What to work on: In the entries below, find each line with the string "shadow" and copy it.

[Stored data entries]
--

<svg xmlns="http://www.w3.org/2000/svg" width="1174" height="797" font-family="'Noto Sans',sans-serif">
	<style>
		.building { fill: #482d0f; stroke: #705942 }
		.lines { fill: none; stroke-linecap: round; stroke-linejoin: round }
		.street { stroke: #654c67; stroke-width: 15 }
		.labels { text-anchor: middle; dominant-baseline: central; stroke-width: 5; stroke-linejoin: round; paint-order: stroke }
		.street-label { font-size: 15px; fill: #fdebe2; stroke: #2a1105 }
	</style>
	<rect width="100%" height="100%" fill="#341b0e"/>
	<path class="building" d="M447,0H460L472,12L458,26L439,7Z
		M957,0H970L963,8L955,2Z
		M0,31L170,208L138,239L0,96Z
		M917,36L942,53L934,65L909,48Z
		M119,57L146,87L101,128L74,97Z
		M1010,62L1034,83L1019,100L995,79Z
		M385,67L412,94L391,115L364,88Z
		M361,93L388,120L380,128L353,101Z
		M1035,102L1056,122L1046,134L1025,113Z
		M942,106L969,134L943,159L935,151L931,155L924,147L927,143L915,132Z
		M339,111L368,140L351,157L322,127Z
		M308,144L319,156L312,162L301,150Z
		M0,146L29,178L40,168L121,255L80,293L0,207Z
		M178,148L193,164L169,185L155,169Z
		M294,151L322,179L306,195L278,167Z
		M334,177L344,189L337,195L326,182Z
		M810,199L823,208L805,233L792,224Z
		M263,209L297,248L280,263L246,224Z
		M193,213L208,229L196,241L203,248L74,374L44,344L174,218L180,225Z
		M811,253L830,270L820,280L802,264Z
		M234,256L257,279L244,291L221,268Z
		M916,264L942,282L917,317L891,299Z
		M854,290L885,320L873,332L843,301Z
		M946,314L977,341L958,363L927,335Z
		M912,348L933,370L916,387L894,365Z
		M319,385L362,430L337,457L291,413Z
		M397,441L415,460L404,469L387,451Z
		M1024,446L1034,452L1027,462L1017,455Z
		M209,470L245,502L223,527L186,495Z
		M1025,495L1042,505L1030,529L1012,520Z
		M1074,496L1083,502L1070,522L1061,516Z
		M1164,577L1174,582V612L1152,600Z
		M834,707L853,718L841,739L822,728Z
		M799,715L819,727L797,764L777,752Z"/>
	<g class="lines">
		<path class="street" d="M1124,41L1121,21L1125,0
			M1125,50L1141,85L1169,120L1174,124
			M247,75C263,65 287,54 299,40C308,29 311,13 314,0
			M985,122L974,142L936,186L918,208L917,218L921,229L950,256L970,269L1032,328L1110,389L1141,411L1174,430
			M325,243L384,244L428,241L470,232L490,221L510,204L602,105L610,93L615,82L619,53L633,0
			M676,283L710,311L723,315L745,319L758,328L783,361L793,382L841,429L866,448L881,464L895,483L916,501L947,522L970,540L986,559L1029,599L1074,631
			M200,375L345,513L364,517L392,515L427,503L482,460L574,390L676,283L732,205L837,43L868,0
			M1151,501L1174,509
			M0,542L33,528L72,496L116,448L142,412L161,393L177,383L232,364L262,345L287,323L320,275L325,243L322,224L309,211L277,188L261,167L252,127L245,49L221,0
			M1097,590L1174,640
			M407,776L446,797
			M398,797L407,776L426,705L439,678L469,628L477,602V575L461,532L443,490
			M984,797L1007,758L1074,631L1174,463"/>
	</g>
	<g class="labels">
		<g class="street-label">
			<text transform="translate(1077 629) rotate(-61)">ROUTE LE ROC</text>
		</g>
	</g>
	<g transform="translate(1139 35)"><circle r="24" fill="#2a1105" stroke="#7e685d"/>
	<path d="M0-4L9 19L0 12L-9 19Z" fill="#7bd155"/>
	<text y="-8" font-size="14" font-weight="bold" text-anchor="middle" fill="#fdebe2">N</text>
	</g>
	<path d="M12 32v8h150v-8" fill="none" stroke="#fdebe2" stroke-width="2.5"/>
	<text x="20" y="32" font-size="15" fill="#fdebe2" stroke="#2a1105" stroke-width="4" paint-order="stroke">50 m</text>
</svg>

--

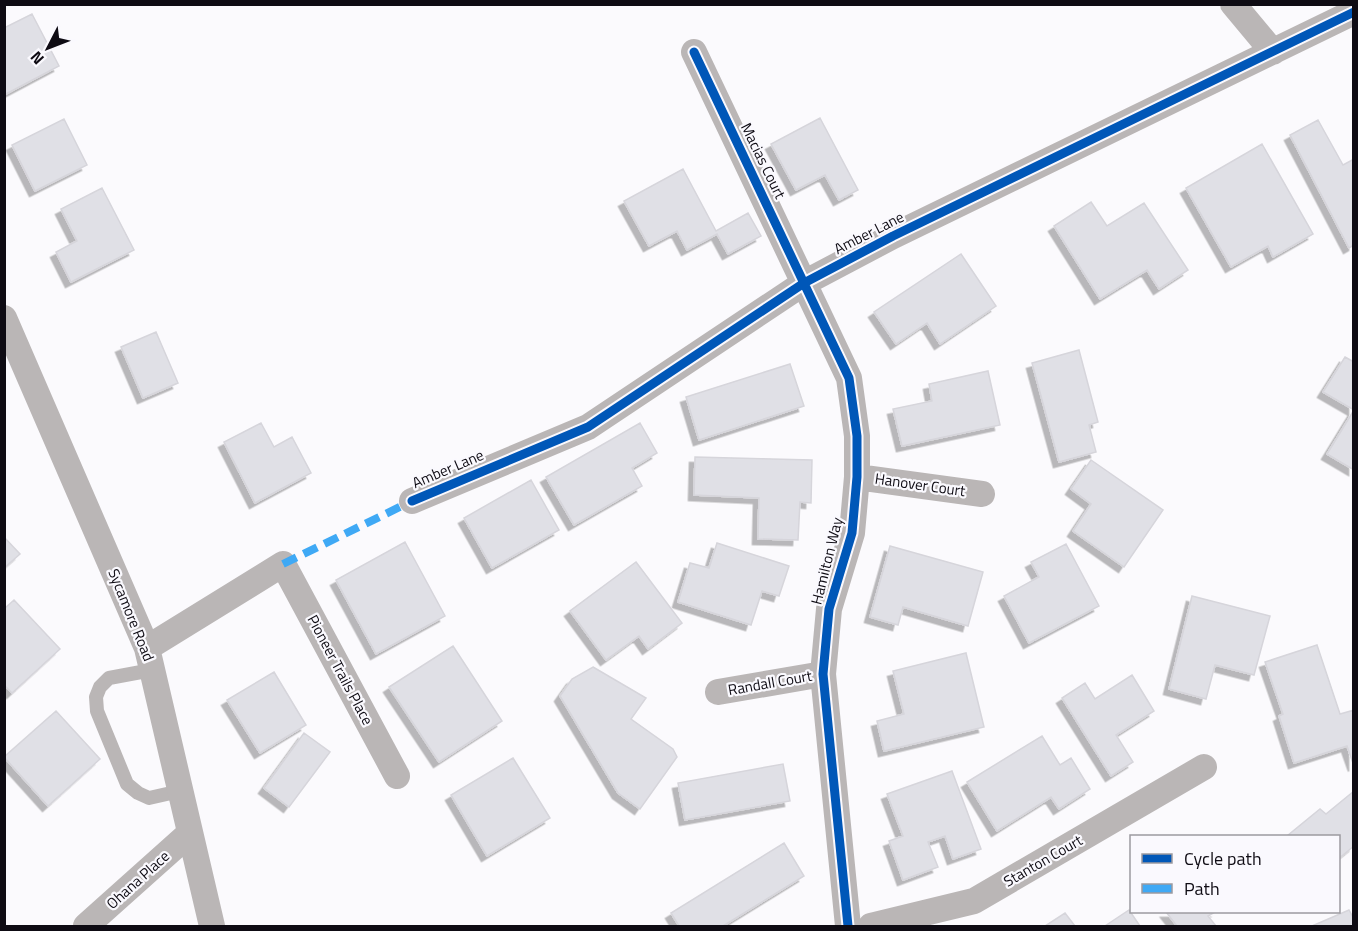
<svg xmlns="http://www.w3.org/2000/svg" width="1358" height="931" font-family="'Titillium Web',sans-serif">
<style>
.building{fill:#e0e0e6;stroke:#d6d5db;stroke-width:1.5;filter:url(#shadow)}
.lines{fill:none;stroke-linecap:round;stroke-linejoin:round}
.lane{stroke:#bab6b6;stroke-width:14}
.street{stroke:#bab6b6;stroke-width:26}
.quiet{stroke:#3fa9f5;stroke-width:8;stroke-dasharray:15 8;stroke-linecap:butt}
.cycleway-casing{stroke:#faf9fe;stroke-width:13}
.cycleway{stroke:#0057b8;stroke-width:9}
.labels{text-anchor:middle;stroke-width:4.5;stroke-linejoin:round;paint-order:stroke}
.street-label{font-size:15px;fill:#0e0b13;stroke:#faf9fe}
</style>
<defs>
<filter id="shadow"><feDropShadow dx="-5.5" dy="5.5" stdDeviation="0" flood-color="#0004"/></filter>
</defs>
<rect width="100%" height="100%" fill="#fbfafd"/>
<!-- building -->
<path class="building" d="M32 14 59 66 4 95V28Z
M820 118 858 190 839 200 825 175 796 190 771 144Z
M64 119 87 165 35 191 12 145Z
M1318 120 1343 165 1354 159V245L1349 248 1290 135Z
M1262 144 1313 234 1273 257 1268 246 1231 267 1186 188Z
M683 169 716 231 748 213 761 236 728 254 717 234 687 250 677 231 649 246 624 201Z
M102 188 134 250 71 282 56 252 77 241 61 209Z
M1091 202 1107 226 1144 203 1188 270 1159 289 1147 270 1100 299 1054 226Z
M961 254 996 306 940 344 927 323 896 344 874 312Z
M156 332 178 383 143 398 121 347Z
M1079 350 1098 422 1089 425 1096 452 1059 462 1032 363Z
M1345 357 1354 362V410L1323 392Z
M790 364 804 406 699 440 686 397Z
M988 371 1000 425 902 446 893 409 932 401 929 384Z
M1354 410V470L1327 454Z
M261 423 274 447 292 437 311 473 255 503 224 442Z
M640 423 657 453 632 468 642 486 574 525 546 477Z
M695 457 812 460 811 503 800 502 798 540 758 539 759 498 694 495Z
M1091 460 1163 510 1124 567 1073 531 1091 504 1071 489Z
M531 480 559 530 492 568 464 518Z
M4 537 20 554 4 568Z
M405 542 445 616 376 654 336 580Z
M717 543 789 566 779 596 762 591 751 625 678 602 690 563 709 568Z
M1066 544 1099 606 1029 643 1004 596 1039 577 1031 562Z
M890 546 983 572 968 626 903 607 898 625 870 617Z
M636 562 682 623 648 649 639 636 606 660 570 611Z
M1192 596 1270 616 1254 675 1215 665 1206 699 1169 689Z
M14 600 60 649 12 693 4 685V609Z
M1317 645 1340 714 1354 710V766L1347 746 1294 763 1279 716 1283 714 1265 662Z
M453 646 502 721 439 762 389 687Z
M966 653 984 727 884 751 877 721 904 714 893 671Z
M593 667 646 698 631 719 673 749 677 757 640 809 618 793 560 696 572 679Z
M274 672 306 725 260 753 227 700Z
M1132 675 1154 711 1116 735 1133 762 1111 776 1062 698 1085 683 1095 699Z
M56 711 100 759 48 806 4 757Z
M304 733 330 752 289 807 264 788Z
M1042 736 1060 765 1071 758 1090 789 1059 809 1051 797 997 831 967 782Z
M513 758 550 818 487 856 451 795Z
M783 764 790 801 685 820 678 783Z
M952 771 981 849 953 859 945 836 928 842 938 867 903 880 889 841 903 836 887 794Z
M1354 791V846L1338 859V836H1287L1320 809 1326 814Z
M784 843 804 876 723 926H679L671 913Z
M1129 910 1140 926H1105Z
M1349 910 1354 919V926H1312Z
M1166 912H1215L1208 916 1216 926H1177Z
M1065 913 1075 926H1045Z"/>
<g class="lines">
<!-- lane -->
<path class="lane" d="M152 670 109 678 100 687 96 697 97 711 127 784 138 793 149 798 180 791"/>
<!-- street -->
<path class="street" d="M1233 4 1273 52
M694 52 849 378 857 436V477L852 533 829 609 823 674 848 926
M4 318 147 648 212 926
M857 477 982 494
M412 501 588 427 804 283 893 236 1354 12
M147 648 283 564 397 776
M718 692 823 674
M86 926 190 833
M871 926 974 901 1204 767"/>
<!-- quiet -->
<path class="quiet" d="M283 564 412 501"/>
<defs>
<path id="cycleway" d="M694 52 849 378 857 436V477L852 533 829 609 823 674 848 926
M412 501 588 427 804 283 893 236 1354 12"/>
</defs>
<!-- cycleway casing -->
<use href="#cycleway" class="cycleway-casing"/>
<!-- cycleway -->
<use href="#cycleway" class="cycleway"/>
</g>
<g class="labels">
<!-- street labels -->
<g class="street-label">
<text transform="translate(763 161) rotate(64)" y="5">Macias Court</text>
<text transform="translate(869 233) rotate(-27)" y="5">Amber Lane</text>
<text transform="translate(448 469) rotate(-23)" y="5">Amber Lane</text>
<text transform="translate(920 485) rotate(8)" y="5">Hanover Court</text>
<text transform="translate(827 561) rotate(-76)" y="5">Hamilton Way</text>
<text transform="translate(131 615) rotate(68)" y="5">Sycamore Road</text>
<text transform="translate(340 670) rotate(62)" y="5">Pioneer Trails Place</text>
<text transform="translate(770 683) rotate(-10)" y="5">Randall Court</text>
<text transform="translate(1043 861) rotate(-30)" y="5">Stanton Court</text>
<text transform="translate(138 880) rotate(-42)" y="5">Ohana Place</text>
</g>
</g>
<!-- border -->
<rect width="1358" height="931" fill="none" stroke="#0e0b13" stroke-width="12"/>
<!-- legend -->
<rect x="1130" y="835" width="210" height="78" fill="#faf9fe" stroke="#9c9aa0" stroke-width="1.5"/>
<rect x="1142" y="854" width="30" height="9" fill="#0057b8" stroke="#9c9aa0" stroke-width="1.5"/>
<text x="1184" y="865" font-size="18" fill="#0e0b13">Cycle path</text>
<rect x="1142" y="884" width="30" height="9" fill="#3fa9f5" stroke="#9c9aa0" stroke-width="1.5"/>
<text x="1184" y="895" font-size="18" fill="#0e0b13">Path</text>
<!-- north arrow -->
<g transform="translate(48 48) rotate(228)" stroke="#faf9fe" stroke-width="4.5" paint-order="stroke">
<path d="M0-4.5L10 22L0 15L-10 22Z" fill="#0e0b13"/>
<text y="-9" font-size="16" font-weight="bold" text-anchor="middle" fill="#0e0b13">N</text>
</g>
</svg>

--

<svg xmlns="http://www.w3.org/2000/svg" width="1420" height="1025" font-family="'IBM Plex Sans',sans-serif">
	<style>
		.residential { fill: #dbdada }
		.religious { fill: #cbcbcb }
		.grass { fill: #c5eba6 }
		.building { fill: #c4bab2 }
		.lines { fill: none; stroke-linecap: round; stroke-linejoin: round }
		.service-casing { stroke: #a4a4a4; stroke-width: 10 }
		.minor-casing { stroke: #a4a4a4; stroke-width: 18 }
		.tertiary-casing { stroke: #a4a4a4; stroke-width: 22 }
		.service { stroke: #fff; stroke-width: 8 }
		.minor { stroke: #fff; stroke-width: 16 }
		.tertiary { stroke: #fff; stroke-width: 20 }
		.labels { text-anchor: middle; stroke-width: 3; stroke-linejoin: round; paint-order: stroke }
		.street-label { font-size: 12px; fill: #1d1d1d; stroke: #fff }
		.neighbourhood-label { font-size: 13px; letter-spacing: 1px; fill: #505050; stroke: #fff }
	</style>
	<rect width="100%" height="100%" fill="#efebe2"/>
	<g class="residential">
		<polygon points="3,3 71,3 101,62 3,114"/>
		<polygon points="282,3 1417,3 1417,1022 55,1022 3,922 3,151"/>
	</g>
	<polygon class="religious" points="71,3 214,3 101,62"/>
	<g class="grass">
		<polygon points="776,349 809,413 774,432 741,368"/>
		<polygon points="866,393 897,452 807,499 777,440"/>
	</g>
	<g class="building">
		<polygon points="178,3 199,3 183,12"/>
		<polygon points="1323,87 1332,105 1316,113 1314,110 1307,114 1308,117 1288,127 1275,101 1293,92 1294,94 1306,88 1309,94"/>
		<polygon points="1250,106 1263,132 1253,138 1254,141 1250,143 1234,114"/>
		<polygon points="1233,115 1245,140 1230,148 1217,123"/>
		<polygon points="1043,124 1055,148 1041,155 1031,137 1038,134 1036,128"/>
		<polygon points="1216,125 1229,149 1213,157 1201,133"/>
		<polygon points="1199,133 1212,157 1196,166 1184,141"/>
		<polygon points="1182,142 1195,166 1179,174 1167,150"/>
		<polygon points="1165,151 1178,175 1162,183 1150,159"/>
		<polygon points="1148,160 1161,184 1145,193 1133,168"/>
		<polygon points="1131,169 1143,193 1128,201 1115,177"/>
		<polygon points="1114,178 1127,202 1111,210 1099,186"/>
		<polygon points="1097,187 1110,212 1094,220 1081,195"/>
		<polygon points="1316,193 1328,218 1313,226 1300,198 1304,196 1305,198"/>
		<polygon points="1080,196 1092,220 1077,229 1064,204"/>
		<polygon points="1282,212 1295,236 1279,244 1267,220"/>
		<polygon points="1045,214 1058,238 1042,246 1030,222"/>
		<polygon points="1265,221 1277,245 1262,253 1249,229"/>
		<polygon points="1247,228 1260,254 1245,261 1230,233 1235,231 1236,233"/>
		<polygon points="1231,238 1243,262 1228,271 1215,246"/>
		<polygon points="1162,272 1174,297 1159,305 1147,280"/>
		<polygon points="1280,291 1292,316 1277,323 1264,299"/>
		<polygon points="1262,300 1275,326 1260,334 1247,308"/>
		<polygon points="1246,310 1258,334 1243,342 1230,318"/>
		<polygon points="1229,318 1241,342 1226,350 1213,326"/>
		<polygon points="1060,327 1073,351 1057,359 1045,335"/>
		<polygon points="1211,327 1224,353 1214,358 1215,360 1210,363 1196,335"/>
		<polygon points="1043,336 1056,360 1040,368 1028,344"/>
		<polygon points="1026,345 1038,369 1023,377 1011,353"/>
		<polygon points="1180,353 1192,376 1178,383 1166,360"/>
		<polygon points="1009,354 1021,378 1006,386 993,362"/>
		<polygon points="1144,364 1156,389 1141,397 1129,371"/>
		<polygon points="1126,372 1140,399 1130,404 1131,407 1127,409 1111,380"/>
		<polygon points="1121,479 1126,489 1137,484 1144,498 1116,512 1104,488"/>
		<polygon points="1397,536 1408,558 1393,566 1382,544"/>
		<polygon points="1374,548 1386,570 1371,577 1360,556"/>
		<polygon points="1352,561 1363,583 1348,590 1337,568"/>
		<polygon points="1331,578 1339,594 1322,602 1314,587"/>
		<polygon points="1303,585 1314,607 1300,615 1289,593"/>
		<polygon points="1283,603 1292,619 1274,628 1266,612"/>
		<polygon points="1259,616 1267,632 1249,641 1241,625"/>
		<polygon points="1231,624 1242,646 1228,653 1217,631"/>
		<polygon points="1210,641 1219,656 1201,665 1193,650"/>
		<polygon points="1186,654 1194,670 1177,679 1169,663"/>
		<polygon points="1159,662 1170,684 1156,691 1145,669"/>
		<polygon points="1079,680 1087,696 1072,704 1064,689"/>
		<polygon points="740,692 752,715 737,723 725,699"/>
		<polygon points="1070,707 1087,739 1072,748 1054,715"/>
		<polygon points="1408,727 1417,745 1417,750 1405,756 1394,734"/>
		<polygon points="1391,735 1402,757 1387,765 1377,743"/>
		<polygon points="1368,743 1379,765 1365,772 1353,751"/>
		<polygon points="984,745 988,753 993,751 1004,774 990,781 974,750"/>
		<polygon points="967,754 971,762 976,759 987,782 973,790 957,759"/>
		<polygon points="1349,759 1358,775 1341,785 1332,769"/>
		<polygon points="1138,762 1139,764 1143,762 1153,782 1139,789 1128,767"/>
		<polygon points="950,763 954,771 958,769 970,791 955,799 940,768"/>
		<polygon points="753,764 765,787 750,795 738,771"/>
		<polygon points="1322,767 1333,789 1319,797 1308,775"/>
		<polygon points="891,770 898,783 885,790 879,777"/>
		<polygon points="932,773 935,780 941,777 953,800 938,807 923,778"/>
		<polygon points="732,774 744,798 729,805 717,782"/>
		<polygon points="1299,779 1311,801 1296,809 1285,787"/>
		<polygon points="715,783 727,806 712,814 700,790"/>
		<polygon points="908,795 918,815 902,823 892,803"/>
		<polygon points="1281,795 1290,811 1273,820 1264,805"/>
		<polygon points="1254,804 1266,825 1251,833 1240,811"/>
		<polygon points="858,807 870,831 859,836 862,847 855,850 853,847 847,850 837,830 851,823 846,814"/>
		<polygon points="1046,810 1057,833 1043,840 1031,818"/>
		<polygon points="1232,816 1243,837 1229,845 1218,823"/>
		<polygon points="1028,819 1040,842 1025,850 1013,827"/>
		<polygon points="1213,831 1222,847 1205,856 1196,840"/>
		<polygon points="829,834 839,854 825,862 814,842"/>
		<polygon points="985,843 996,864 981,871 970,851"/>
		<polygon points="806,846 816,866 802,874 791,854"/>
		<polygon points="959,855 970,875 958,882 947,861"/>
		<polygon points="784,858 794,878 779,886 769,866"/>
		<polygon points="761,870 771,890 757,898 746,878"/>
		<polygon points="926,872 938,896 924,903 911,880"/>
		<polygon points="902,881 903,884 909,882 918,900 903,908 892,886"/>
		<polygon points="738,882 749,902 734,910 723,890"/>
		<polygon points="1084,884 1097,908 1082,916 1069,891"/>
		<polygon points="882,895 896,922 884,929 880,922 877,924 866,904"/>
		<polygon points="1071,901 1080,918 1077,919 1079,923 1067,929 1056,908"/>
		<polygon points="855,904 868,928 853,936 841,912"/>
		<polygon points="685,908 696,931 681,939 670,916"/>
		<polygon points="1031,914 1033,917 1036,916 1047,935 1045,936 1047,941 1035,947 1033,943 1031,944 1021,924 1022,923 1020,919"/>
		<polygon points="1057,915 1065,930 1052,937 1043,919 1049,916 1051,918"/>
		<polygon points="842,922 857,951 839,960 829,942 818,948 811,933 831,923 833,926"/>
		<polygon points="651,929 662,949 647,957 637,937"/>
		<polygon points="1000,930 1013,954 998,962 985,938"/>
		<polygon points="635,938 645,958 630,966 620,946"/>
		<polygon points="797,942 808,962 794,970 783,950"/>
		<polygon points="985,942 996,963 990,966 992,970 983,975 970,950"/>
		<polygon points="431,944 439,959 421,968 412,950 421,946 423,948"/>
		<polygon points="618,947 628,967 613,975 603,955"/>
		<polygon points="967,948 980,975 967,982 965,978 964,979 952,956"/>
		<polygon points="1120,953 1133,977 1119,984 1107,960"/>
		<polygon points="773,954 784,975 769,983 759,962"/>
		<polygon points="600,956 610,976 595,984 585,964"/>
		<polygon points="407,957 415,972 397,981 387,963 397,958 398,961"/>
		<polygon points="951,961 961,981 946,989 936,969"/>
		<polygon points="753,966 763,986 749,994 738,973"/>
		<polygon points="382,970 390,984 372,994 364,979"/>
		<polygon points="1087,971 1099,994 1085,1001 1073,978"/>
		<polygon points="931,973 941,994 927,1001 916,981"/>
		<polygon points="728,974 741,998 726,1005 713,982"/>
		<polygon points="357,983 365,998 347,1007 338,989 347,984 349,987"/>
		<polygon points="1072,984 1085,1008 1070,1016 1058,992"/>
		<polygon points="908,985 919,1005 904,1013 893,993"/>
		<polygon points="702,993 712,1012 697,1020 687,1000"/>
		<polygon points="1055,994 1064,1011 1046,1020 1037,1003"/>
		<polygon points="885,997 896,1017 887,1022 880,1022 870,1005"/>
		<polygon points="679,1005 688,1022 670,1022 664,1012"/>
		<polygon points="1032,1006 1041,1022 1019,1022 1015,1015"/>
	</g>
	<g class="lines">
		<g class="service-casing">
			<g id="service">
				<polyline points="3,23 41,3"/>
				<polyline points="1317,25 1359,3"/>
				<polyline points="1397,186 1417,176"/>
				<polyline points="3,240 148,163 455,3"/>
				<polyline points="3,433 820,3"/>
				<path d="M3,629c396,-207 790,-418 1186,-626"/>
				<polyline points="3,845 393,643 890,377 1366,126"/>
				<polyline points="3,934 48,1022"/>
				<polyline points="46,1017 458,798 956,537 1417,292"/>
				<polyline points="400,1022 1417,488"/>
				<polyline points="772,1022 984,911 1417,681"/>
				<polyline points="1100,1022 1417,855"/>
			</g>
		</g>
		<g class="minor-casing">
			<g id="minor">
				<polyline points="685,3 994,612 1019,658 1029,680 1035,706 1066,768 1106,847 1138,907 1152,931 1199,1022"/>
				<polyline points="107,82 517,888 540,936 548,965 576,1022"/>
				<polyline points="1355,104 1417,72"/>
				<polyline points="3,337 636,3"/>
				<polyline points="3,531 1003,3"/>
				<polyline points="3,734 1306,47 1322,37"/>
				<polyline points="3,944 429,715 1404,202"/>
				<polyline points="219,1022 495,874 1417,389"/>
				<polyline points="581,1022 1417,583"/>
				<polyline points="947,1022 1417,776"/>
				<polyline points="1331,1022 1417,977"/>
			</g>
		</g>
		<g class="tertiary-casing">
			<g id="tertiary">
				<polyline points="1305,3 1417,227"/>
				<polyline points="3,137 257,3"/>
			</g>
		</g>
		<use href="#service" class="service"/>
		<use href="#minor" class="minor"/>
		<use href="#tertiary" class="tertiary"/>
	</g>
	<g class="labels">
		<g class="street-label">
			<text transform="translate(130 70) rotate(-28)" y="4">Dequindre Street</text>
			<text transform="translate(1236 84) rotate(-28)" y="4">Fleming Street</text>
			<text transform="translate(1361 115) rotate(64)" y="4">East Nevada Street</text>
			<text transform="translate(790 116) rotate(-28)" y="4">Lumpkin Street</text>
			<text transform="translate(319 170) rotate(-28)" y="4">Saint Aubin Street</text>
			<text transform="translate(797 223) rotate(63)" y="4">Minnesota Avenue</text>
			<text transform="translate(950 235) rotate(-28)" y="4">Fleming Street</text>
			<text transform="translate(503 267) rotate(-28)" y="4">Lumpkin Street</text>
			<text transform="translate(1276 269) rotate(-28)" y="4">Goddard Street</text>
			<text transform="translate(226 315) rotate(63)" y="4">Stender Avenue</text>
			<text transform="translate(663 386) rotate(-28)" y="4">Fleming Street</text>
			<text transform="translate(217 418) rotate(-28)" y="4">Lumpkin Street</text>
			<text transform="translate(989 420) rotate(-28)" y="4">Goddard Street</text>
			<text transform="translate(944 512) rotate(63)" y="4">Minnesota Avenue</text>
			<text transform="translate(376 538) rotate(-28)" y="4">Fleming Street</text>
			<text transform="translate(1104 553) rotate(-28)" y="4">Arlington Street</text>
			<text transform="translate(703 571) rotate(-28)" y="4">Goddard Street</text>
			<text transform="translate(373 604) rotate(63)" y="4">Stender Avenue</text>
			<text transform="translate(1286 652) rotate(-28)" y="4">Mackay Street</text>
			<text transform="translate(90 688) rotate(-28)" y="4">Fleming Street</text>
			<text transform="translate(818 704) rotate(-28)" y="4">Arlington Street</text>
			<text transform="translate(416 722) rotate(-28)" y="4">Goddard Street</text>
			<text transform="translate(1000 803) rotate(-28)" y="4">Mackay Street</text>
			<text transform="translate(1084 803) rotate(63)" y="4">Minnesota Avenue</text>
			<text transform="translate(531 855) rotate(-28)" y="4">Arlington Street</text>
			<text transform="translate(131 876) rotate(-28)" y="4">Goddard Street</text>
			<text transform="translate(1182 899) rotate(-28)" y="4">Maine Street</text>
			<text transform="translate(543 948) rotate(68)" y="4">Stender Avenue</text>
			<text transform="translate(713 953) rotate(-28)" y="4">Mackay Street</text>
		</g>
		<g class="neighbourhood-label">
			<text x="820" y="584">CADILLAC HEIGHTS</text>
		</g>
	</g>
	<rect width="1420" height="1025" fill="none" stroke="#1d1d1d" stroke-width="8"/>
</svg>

--

Output of the exercise:
.building{fill:#e0e0e6;stroke:#d6d5db;stroke-width:1.5;filter:url(#shadow)}
<filter id="shadow"><feDropShadow dx="-5.5" dy="5.5" stdDeviation="0" flood-color="#0004"/></filter>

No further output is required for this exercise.